Phenomenal Epiphenomenalism

Our conscious minds are driven by unconscious processes, much as it may seem otherwise, say David A. Oakley and Peter W. Halligan. A short version is here, though the full article is also admirably clear and readable.

To summarise very briefly, they suggest three distinct psychological elements are at work. The first, itself made up of various executive processes, is what we might call the invisible works; the various unconscious mechanisms that supply the content of what we generally consider conscious thought.  Introspection shows that conscious thoughts often seem to pop up out of nowhere, so we should be ready enough to agree that consciousness is not entirely self-sustaining. When we wake up we generally find that the stream of consciousness is already a going concern. The authors also mention, in support of their case, various experiments. Some of these were on hypnotised subjects, which you might feel detracts from their credibility in explaining normal thought processes. Other ‘priming’ effects have also taken a bit of a knock in the recent trouble over reproducibility. But I wouldn’t make heavy weather of these points; the general contention that the contents of consciousness are generated by unconscious processes (at least to a great extent) seems to me one that few would object to. How could it be otherwise? It would be most peculiar if consciousness were a closed loop, like some Ouroboros swallowing its own tail.

The second element is a continuously generated personal narrative. This is an essentially passive record of some of the content generated by the ‘invisible works’, conditioned by an impression of selfhood and agency. The narrative has evolutionary survival value because it allows the exchange of experience and the co-ordination of behaviour, and enables us to make good guesses at others’ plans – the faculty often called ‘theory of mind’.

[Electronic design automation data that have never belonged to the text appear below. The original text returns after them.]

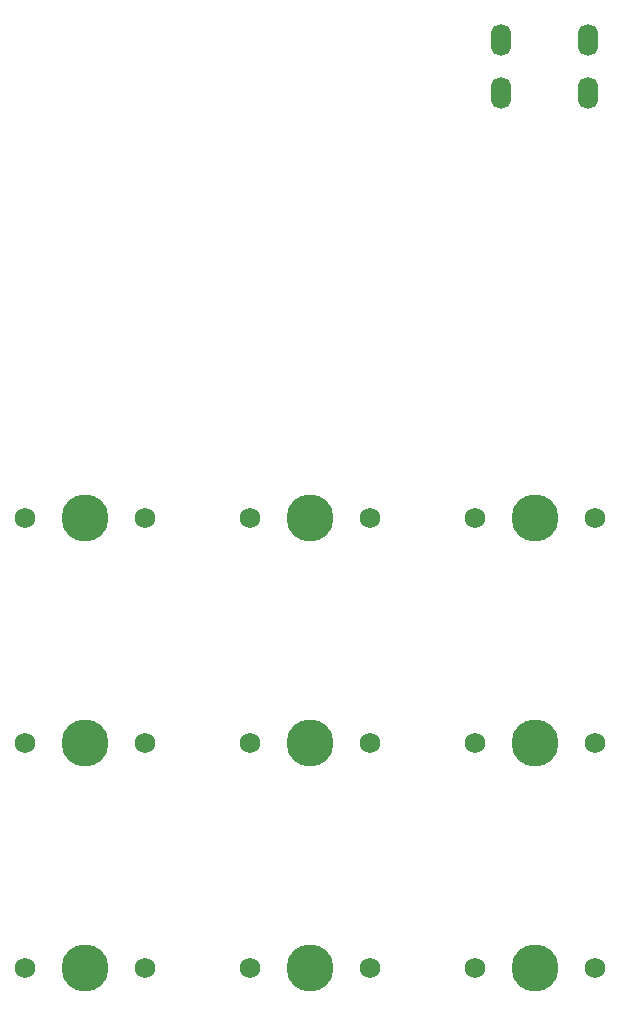
<source format=gbr>
%TF.GenerationSoftware,KiCad,Pcbnew,(5.1.9)-1*%
%TF.CreationDate,2021-02-16T15:15:00-07:00*%
%TF.ProjectId,keyboard_design_example,6b657962-6f61-4726-945f-64657369676e,rev?*%
%TF.SameCoordinates,Original*%
%TF.FileFunction,Soldermask,Top*%
%TF.FilePolarity,Negative*%
%FSLAX46Y46*%
G04 Gerber Fmt 4.6, Leading zero omitted, Abs format (unit mm)*
G04 Created by KiCad (PCBNEW (5.1.9)-1) date 2021-02-16 15:15:00*
%MOMM*%
%LPD*%
G01*
G04 APERTURE LIST*
%ADD10C,3.987800*%
%ADD11C,1.750000*%
%ADD12O,1.700000X2.700000*%
G04 APERTURE END LIST*
D10*
%TO.C,MX4*%
X22225000Y-168275000D03*
D11*
X17145000Y-168275000D03*
X27305000Y-168275000D03*
%TD*%
D10*
%TO.C,MX1*%
X22225000Y-149225000D03*
D11*
X17145000Y-149225000D03*
X27305000Y-149225000D03*
%TD*%
D10*
%TO.C,MX6*%
X60325000Y-168275000D03*
D11*
X55245000Y-168275000D03*
X65405000Y-168275000D03*
%TD*%
D10*
%TO.C,MX9*%
X60325000Y-187325000D03*
D11*
X55245000Y-187325000D03*
X65405000Y-187325000D03*
%TD*%
D10*
%TO.C,MX2*%
X41275000Y-149225000D03*
D11*
X36195000Y-149225000D03*
X46355000Y-149225000D03*
%TD*%
D10*
%TO.C,MX5*%
X41275000Y-168275000D03*
D11*
X36195000Y-168275000D03*
X46355000Y-168275000D03*
%TD*%
D10*
%TO.C,MX8*%
X41275000Y-187325000D03*
D11*
X36195000Y-187325000D03*
X46355000Y-187325000D03*
%TD*%
D10*
%TO.C,MX7*%
X22225000Y-187325000D03*
D11*
X17145000Y-187325000D03*
X27305000Y-187325000D03*
%TD*%
D10*
%TO.C,MX3*%
X60325000Y-149225000D03*
D11*
X55245000Y-149225000D03*
X65405000Y-149225000D03*
%TD*%
D12*
%TO.C,USB1*%
X57468750Y-108743750D03*
X64768750Y-108743750D03*
X64768750Y-113243750D03*
X57468750Y-113243750D03*
%TD*%
M02*

</source>
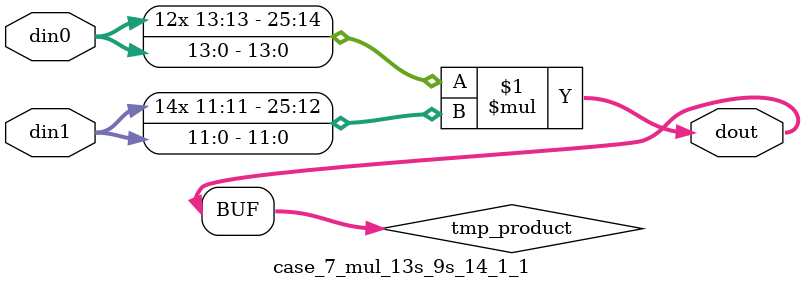
<source format=v>

`timescale 1 ns / 1 ps

 module case_7_mul_13s_9s_14_1_1(din0, din1, dout);
parameter ID = 1;
parameter NUM_STAGE = 0;
parameter din0_WIDTH = 14;
parameter din1_WIDTH = 12;
parameter dout_WIDTH = 26;

input [din0_WIDTH - 1 : 0] din0; 
input [din1_WIDTH - 1 : 0] din1; 
output [dout_WIDTH - 1 : 0] dout;

wire signed [dout_WIDTH - 1 : 0] tmp_product;



























assign tmp_product = $signed(din0) * $signed(din1);








assign dout = tmp_product;





















endmodule

</source>
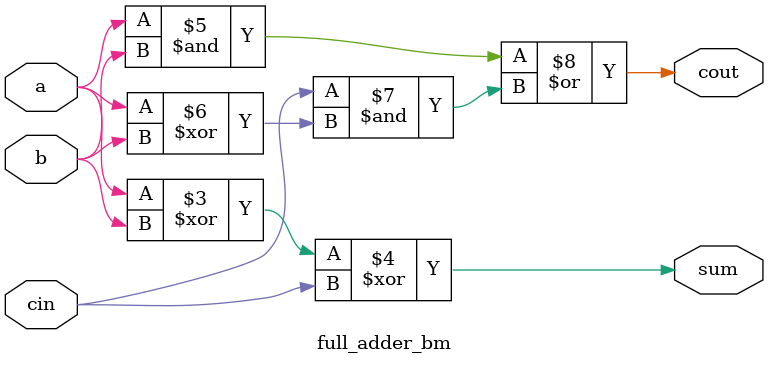
<source format=v>
`timescale 1ns / 1ps


module full_adder_bm(
input a,b,cin,
output reg sum,cout
    );
    always@(*);
    initial begin
    sum = a^b^cin;
    cout = (a & b)|(cin & (a^b));
    end
endmodule

</source>
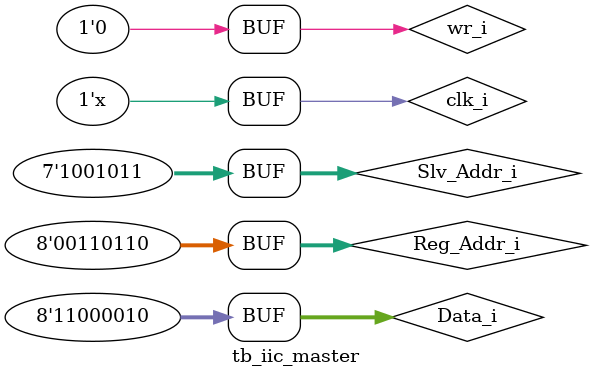
<source format=v>
`timescale 1ns / 1ps
module tb_iic_master;
//inputs
reg clk_i;


reg [6:0]Slv_Addr_i;
reg [7:0]Reg_Addr_i;
reg [7:0]Data_i;

reg wr_i;

//outputs
wire scl;
wire [7:0]IIC_Read_Data;
wire sda;
wire oled_pclk_o;
wire oled_rst_o;

//时钟激励
initial clk_i=0;
always #10 clk_i=~clk_i;

//输入地址和数据
initial begin
    Slv_Addr_i=7'b1001011;
    Reg_Addr_i=8'b00110110;
    Data_i=8'b11000010;
end

//IIC开始
initial begin
    #40;
    wr_i=0;
end

iic_master uut(
    .clk_i(clk_i),

    .Slv_Addr_i(Slv_Addr_i),
    .Reg_Addr_i(Reg_Addr_i),
    .Data_i(Data_i),

    .wr_i(wr_i),

    .scl(scl),
    .IIC_Read_Data(IIC_Read_Data),
    .sda(sda),
    .oled_pclk_o(oled_pclk_o),
    .oled_rst_o(oled_rst_o)
);
endmodule
</source>
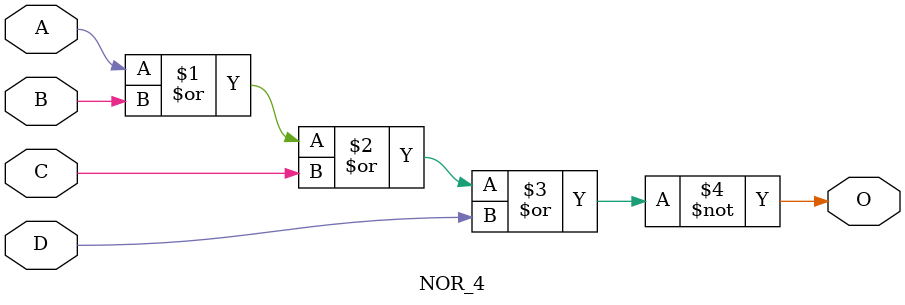
<source format=v>




module NOR_4 (A, B, C, D, O);

input A;
input B;
input C;
input D;

output O;




assign  O = ~(A|B|C|D);
 

endmodule
</source>
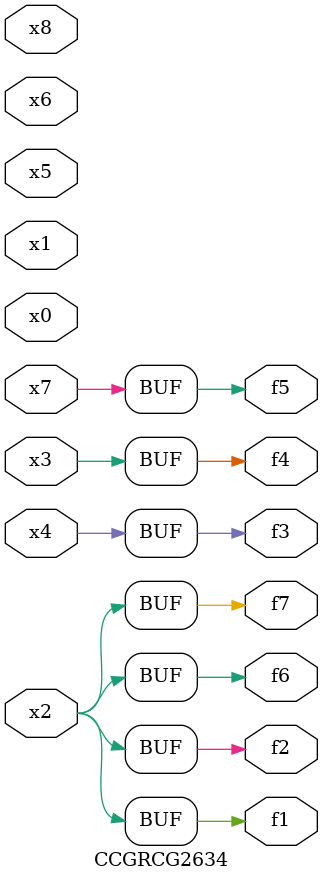
<source format=v>
module CCGRCG2634(
	input x0, x1, x2, x3, x4, x5, x6, x7, x8,
	output f1, f2, f3, f4, f5, f6, f7
);
	assign f1 = x2;
	assign f2 = x2;
	assign f3 = x4;
	assign f4 = x3;
	assign f5 = x7;
	assign f6 = x2;
	assign f7 = x2;
endmodule

</source>
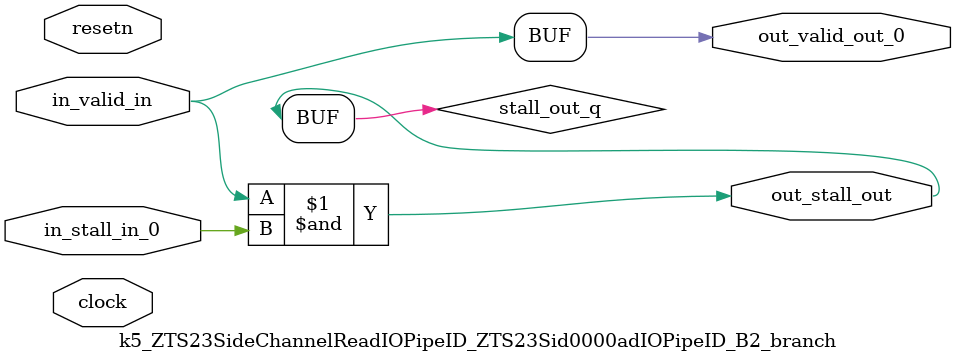
<source format=sv>



(* altera_attribute = "-name AUTO_SHIFT_REGISTER_RECOGNITION OFF; -name MESSAGE_DISABLE 10036; -name MESSAGE_DISABLE 10037; -name MESSAGE_DISABLE 14130; -name MESSAGE_DISABLE 14320; -name MESSAGE_DISABLE 15400; -name MESSAGE_DISABLE 14130; -name MESSAGE_DISABLE 10036; -name MESSAGE_DISABLE 12020; -name MESSAGE_DISABLE 12030; -name MESSAGE_DISABLE 12010; -name MESSAGE_DISABLE 12110; -name MESSAGE_DISABLE 14320; -name MESSAGE_DISABLE 13410; -name MESSAGE_DISABLE 113007; -name MESSAGE_DISABLE 10958" *)
module k5_ZTS23SideChannelReadIOPipeID_ZTS23Sid0000adIOPipeID_B2_branch (
    input wire [0:0] in_stall_in_0,
    input wire [0:0] in_valid_in,
    output wire [0:0] out_stall_out,
    output wire [0:0] out_valid_out_0,
    input wire clock,
    input wire resetn
    );

    wire [0:0] stall_out_q;


    // stall_out(LOGICAL,6)
    assign stall_out_q = in_valid_in & in_stall_in_0;

    // out_stall_out(GPOUT,4)
    assign out_stall_out = stall_out_q;

    // out_valid_out_0(GPOUT,5)
    assign out_valid_out_0 = in_valid_in;

endmodule

</source>
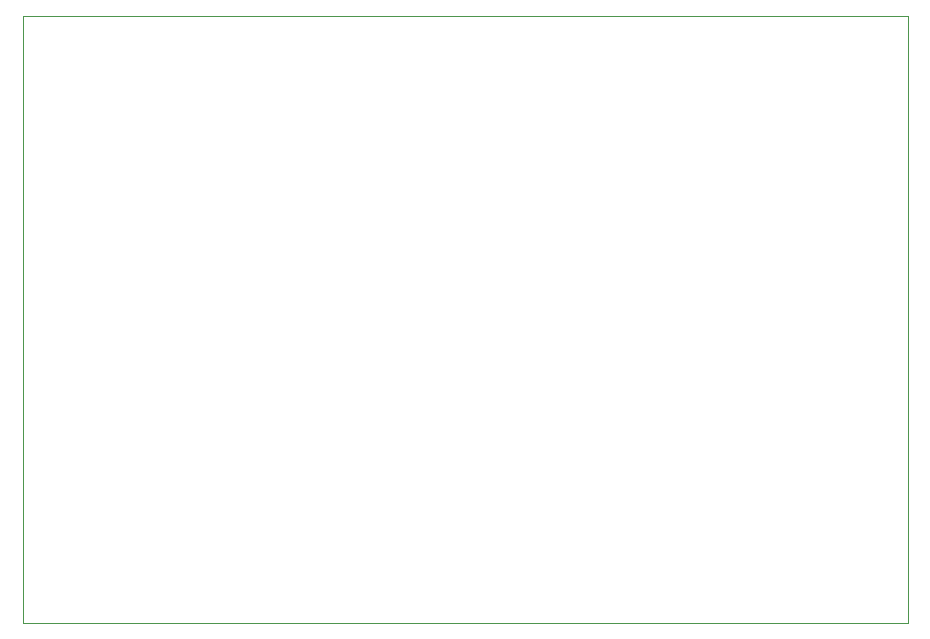
<source format=gbr>
%TF.GenerationSoftware,KiCad,Pcbnew,7.0.9*%
%TF.CreationDate,2024-02-09T01:39:57+08:00*%
%TF.ProjectId,yeg-channel,7965672d-6368-4616-9e6e-656c2e6b6963,rev?*%
%TF.SameCoordinates,Original*%
%TF.FileFunction,Profile,NP*%
%FSLAX46Y46*%
G04 Gerber Fmt 4.6, Leading zero omitted, Abs format (unit mm)*
G04 Created by KiCad (PCBNEW 7.0.9) date 2024-02-09 01:39:57*
%MOMM*%
%LPD*%
G01*
G04 APERTURE LIST*
%TA.AperFunction,Profile*%
%ADD10C,0.100000*%
%TD*%
G04 APERTURE END LIST*
D10*
X132080000Y-87630000D02*
X57150000Y-87630000D01*
X57150000Y-36195000D01*
X132080000Y-36195000D01*
X132080000Y-87630000D01*
M02*

</source>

At first glance I thought the authors, who are clearly out to denounce something as an epiphenomenon (a thing that is generated by the mind but has no influence on it), had this personal narrative as their target, but that isn’t quite the case. While they see the narrative as essentially the passive product of the invisible works, they clearly believe it has some important influences on our behaviour through the way it enables us to talk to others and take their thoughts into account. One point which seems to me to need more prominence here is our ability to reflexively  ‘talk to ourselves’ mentally and speculate about our own motives. I think the authors accept that this goes on, but some philosophers consider it a vital process, perhaps constitutive of consciousness, so I think they need to give it a substantial measure of attention. Indeed, it offers a potential explanation of free will and the impression of agency; it might be just the actions that flow from the reflexive process that we regard as our own free acts.

One question we might also ask is, why not identify the personal narrative as consciousness itself? It is what we remember of ourselves, after all. Alternatively, why not include the ‘invisible works’? These hidden processes fall outside consciousness because (I think) they are not accessible to introspection; but must all conscious processes be introspectable? There’s a distinction between first and second-order awareness (between knowing and knowing that we know) which offers some alternatives here.

It’s the third element that Oakley and Halligan really want to denounce; this is personal awareness, or what we might consider actual conscious experience. This, they say, is a kind of functionless emergent phenomenon. To ask its purpose is as futile as asking what a rainbow is for; it’s just a by-product of the way things work, an epiphenomenon. It has no evolutionary value, and resembles the whistle on a steam locomotive – powered by the machine but without influence over it (I’ve always thought that analogy short-changes whistles a bit, but never mind).

I suppose the main challenge here might be to ask why the authors think personal awareness is anything at all. It has no effects on mental processes, so any talk about it was not caused by the thing itself. Now we can talk about things that did not cause that talking; but those are typically abstract or imaginary entities. Given their broadly sceptical stance, should the authors be declaring that personal awareness is in fact not even an epiphenomenon, but a pure delusion?

I have my reservations about the structure suggested here, but it would be good to have clarity and, at the risk of damning with faint praise, this is certainly one of the more sensible proposals.